▸ **PROBLEM TO SOLVE**
Where a picture occurs in the data, omit it, and copy all remaining data exactly.
=-=-=
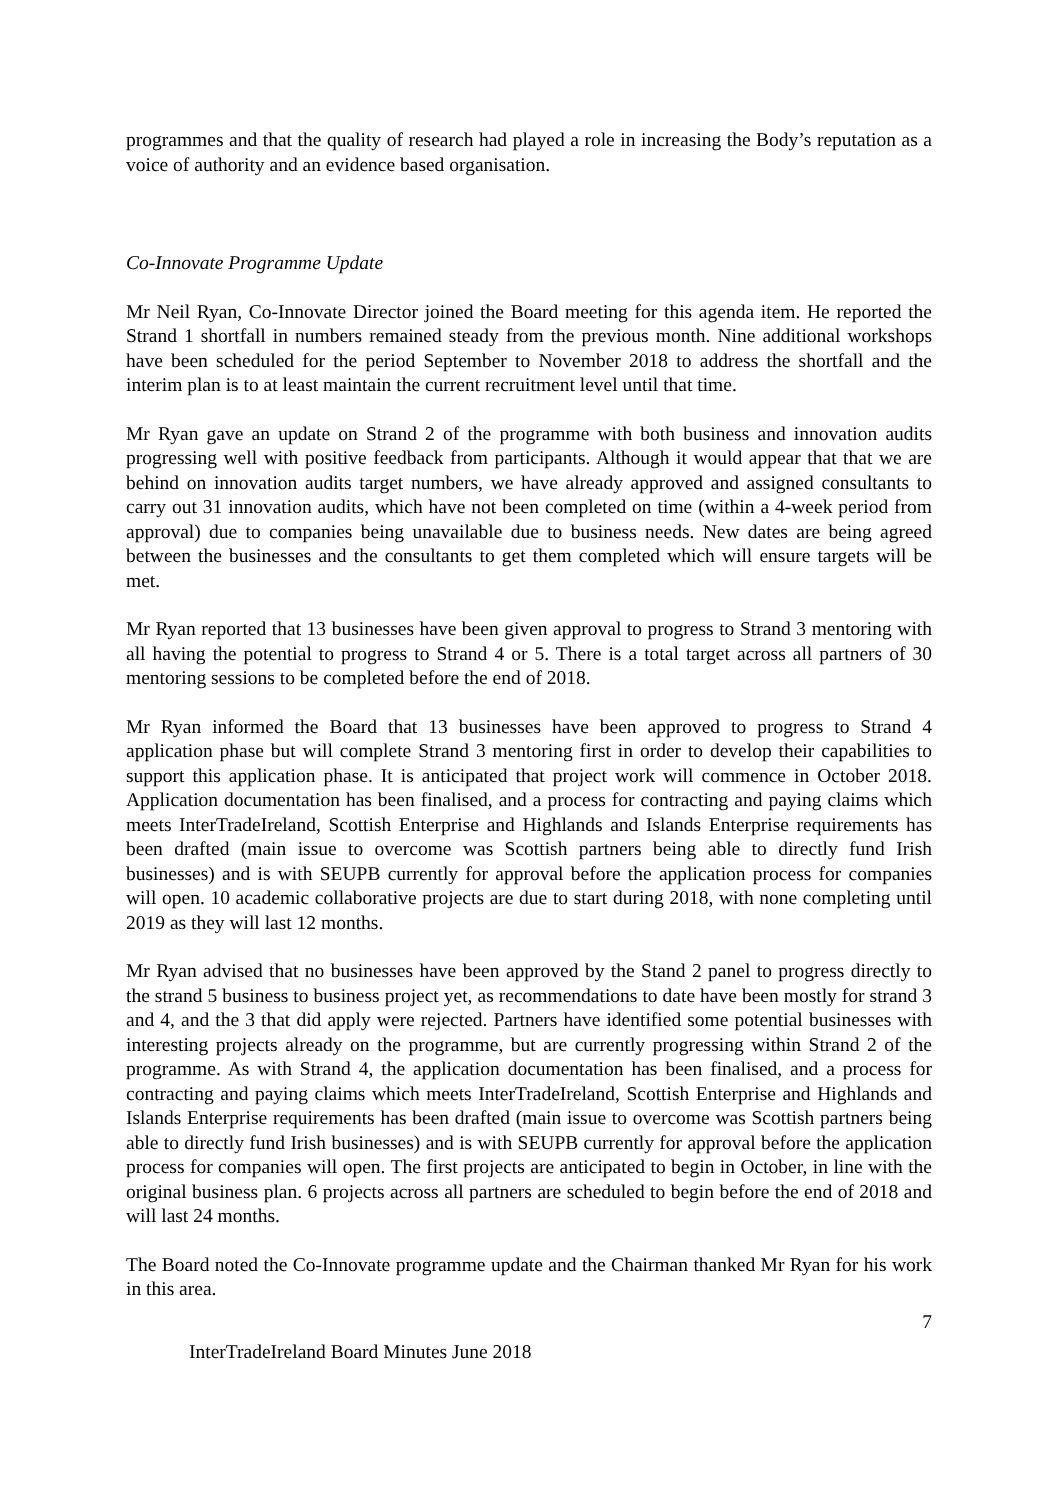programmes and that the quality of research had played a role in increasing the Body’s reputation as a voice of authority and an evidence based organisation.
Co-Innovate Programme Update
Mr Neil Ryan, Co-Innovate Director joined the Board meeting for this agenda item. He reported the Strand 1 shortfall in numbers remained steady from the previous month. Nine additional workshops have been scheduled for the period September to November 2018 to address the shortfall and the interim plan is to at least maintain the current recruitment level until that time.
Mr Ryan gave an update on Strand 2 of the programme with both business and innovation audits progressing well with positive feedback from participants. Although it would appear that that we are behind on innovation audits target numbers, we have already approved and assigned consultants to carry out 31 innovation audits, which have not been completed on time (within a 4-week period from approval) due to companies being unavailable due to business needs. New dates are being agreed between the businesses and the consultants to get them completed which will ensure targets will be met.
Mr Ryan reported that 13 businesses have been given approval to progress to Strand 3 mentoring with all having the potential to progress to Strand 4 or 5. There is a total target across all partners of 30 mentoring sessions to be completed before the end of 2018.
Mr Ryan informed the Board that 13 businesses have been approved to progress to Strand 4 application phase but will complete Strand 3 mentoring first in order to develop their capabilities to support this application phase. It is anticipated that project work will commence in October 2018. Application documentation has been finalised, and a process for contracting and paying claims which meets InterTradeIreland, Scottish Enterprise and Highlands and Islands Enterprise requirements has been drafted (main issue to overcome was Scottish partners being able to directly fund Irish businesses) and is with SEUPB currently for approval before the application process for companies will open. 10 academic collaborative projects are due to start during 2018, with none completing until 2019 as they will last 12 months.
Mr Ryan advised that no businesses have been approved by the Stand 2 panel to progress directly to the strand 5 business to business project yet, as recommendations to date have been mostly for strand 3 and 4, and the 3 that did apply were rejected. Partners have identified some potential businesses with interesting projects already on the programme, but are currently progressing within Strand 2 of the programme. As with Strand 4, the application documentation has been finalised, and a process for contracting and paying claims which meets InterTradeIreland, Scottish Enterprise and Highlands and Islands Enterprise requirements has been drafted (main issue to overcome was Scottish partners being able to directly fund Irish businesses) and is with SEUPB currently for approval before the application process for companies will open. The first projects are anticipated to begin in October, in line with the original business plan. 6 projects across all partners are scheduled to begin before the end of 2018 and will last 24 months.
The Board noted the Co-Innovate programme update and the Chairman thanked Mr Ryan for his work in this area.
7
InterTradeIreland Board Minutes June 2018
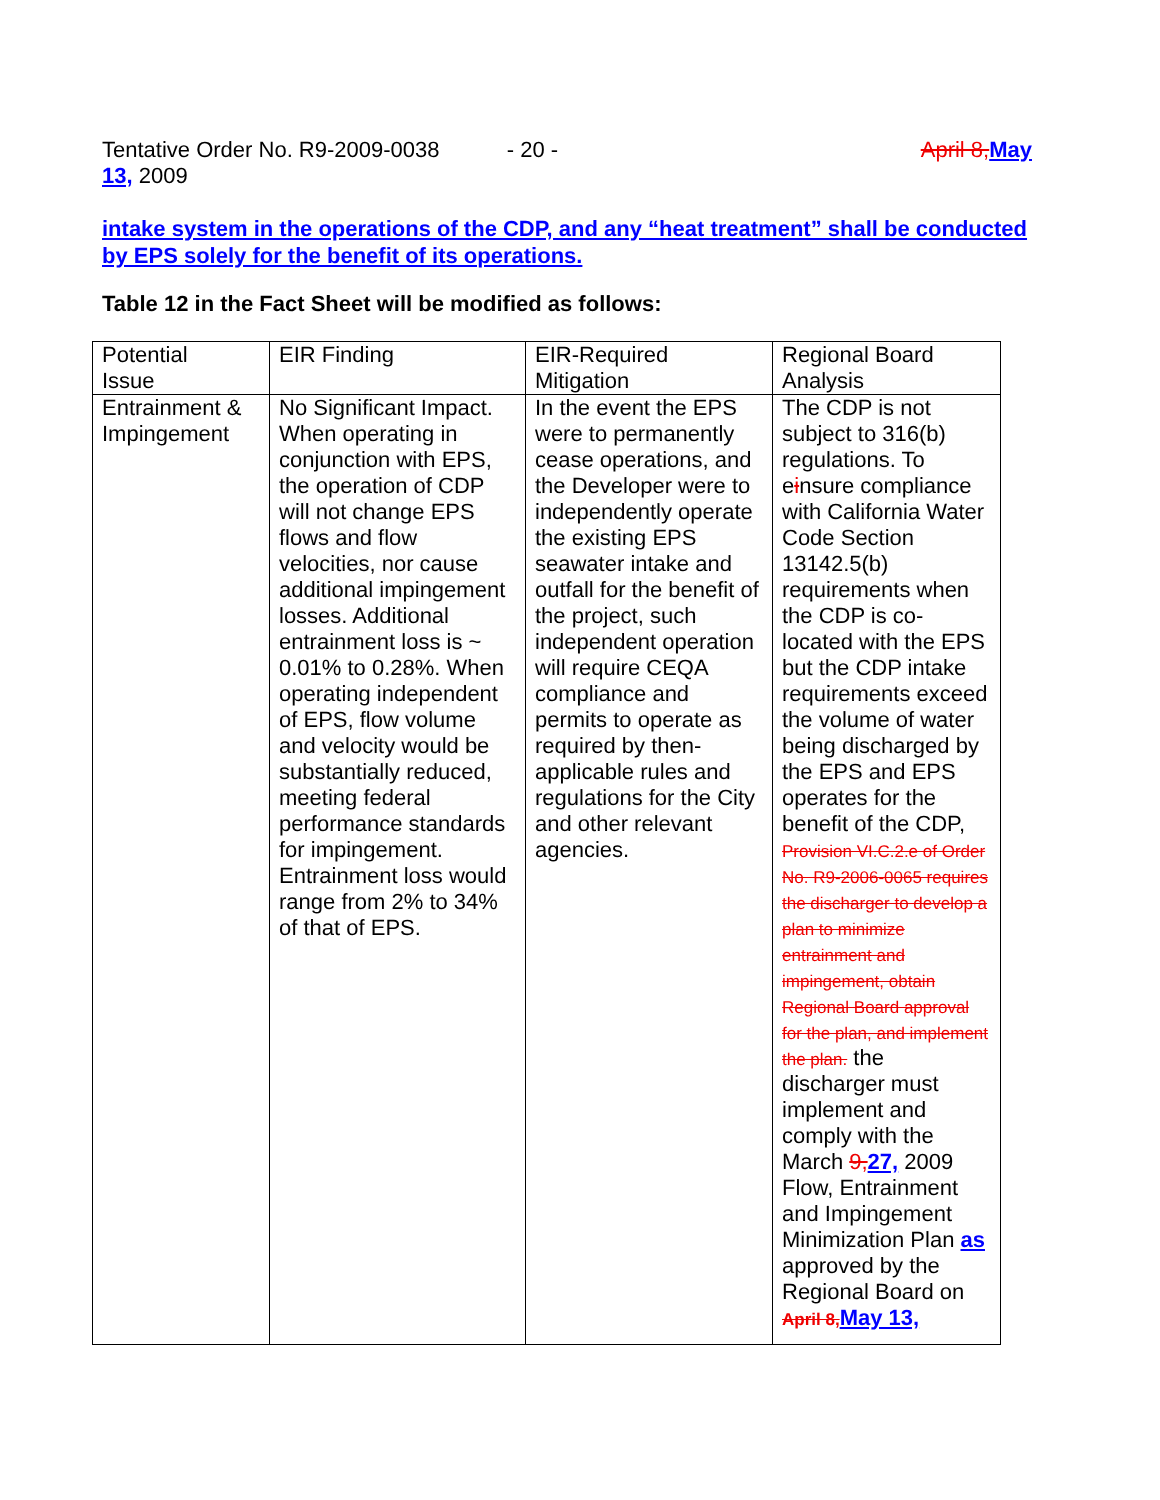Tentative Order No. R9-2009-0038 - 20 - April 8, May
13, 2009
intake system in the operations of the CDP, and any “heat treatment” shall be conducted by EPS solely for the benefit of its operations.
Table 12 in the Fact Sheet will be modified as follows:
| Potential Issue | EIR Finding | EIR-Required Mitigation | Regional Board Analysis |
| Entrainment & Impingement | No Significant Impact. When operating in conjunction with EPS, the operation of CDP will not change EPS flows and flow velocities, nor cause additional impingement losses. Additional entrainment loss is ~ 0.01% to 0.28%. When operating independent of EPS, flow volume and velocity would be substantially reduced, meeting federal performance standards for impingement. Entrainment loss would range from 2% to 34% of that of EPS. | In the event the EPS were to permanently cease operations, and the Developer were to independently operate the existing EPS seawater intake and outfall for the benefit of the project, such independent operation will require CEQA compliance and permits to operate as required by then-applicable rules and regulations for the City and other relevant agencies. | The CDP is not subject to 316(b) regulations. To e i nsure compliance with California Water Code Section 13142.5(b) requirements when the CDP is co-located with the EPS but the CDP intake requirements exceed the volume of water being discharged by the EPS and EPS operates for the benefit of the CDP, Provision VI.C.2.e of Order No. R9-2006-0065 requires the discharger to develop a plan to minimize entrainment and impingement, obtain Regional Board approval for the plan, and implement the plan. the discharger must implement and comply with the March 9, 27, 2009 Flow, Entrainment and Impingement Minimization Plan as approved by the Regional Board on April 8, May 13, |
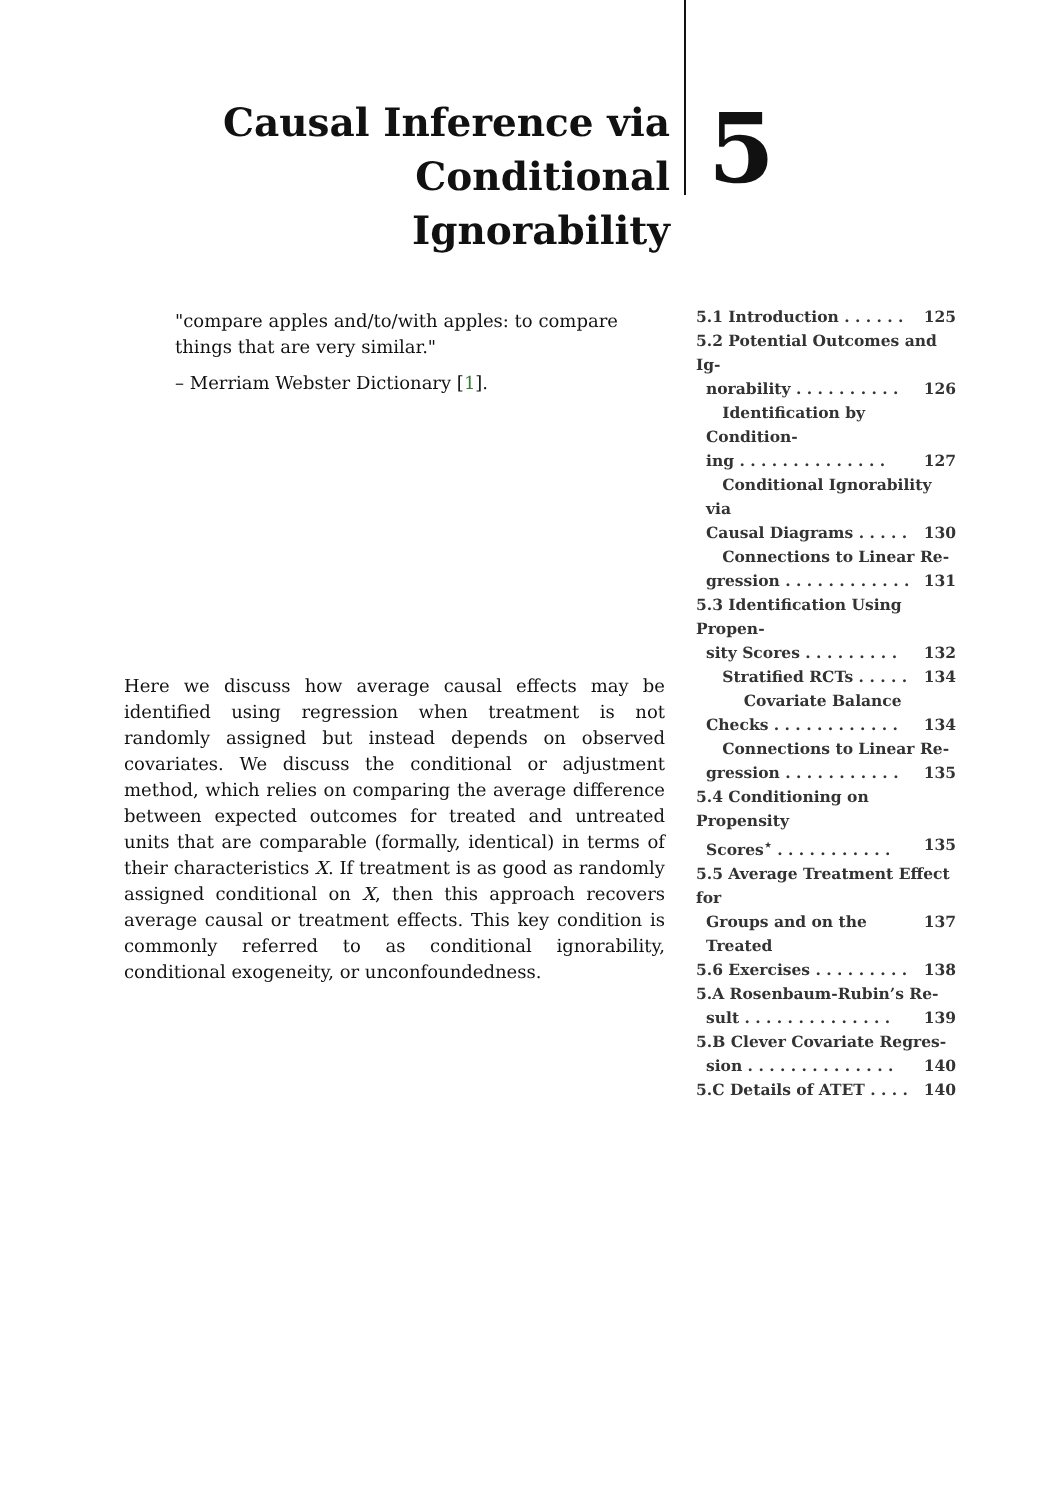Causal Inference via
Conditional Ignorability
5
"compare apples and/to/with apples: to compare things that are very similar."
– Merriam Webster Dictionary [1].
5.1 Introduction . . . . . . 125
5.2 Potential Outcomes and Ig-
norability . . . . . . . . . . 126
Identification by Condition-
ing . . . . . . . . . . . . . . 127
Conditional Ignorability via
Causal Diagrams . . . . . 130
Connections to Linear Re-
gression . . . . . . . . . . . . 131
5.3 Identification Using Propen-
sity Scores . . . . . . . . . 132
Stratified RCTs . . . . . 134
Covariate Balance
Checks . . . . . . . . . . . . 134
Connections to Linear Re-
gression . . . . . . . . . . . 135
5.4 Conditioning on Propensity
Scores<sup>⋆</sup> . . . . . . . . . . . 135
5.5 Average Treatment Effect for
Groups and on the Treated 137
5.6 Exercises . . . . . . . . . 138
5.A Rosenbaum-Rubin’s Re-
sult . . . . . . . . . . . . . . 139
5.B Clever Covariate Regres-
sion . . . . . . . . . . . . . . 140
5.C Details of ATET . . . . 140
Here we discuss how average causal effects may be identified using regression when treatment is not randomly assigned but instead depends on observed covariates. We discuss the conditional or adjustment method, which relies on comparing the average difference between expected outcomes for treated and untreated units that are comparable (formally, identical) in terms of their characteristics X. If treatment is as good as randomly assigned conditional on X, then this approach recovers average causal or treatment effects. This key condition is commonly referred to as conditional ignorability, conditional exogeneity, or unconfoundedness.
=-=-=
▸ **ANSWER SPACE**
programmes and that the quality of research had played a role in increasing the Body’s reputation as a voice of authority and an evidence based organisation.
Co-Innovate Programme Update
Mr Neil Ryan, Co-Innovate Director joined the Board meeting for this agenda item. He reported the Strand 1 shortfall in numbers remained steady from the previous month. Nine additional workshops have been scheduled for the period September to November 2018 to address the shortfall and the interim plan is to at least maintain the current recruitment level until that time.
Mr Ryan gave an update on Strand 2 of the programme with both business and innovation audits progressing well with positive feedback from participants. Although it would appear that that we are behind on innovation audits target numbers, we have already approved and assigned consultants to carry out 31 innovation audits, which have not been completed on time (within a 4-week period from approval) due to companies being unavailable due to business needs. New dates are being agreed between the businesses and the consultants to get them completed which will ensure targets will be met.
Mr Ryan reported that 13 businesses have been given approval to progress to Strand 3 mentoring with all having the potential to progress to Strand 4 or 5. There is a total target across all partners of 30 mentoring sessions to be completed before the end of 2018.
Mr Ryan informed the Board that 13 businesses have been approved to progress to Strand 4 application phase but will complete Strand 3 mentoring first in order to develop their capabilities to support this application phase. It is anticipated that project work will commence in October 2018. Application documentation has been finalised, and a process for contracting and paying claims which meets InterTradeIreland, Scottish Enterprise and Highlands and Islands Enterprise requirements has been drafted (main issue to overcome was Scottish partners being able to directly fund Irish businesses) and is with SEUPB currently for approval before the application process for companies will open. 10 academic collaborative projects are due to start during 2018, with none completing until 2019 as they will last 12 months.
Mr Ryan advised that no businesses have been approved by the Stand 2 panel to progress directly to the strand 5 business to business project yet, as recommendations to date have been mostly for strand 3 and 4, and the 3 that did apply were rejected. Partners have identified some potential businesses with interesting projects already on the programme, but are currently progressing within Strand 2 of the programme. As with Strand 4, the application documentation has been finalised, and a process for contracting and paying claims which meets InterTradeIreland, Scottish Enterprise and Highlands and Islands Enterprise requirements has been drafted (main issue to overcome was Scottish partners being able to directly fund Irish businesses) and is with SEUPB currently for approval before the application process for companies will open. The first projects are anticipated to begin in October, in line with the original business plan. 6 projects across all partners are scheduled to begin before the end of 2018 and will last 24 months.
The Board noted the Co-Innovate programme update and the Chairman thanked Mr Ryan for his work in this area.
7
InterTradeIreland Board Minutes June 2018
Tentative Order No. R9-2009-0038 - 20 - April 8, May
13, 2009
intake system in the operations of the CDP, and any “heat treatment” shall be conducted by EPS solely for the benefit of its operations.
Table 12 in the Fact Sheet will be modified as follows:
| Potential Issue | EIR Finding | EIR-Required Mitigation | Regional Board Analysis |
| Entrainment & Impingement | No Significant Impact. When operating in conjunction with EPS, the operation of CDP will not change EPS flows and flow velocities, nor cause additional impingement losses. Additional entrainment loss is ~ 0.01% to 0.28%. When operating independent of EPS, flow volume and velocity would be substantially reduced, meeting federal performance standards for impingement. Entrainment loss would range from 2% to 34% of that of EPS. | In the event the EPS were to permanently cease operations, and the Developer were to independently operate the existing EPS seawater intake and outfall for the benefit of the project, such independent operation will require CEQA compliance and permits to operate as required by then-applicable rules and regulations for the City and other relevant agencies. | The CDP is not subject to 316(b) regulations. To e i nsure compliance with California Water Code Section 13142.5(b) requirements when the CDP is co-located with the EPS but the CDP intake requirements exceed the volume of water being discharged by the EPS and EPS operates for the benefit of the CDP, Provision VI.C.2.e of Order No. R9-2006-0065 requires the discharger to develop a plan to minimize entrainment and impingement, obtain Regional Board approval for the plan, and implement the plan. the discharger must implement and comply with the March 9, 27, 2009 Flow, Entrainment and Impingement Minimization Plan as approved by the Regional Board on April 8, May 13, |
Causal Inference via
Conditional Ignorability
5
"compare apples and/to/with apples: to compare things that are very similar."
– Merriam Webster Dictionary [1].
5.1 Introduction . . . . . . 125
5.2 Potential Outcomes and Ig-
norability . . . . . . . . . . 126
Identification by Condition-
ing . . . . . . . . . . . . . . 127
Conditional Ignorability via
Causal Diagrams . . . . . 130
Connections to Linear Re-
gression . . . . . . . . . . . . 131
5.3 Identification Using Propen-
sity Scores . . . . . . . . . 132
Stratified RCTs . . . . . 134
Covariate Balance
Checks . . . . . . . . . . . . 134
Connections to Linear Re-
gression . . . . . . . . . . . 135
5.4 Conditioning on Propensity
Scores<sup>⋆</sup> . . . . . . . . . . . 135
5.5 Average Treatment Effect for
Groups and on the Treated 137
5.6 Exercises . . . . . . . . . 138
5.A Rosenbaum-Rubin’s Re-
sult . . . . . . . . . . . . . . 139
5.B Clever Covariate Regres-
sion . . . . . . . . . . . . . . 140
5.C Details of ATET . . . . 140
Here we discuss how average causal effects may be identified using regression when treatment is not randomly assigned but instead depends on observed covariates. We discuss the conditional or adjustment method, which relies on comparing the average difference between expected outcomes for treated and untreated units that are comparable (formally, identical) in terms of their characteristics X. If treatment is as good as randomly assigned conditional on X, then this approach recovers average causal or treatment effects. This key condition is commonly referred to as conditional ignorability, conditional exogeneity, or unconfoundedness.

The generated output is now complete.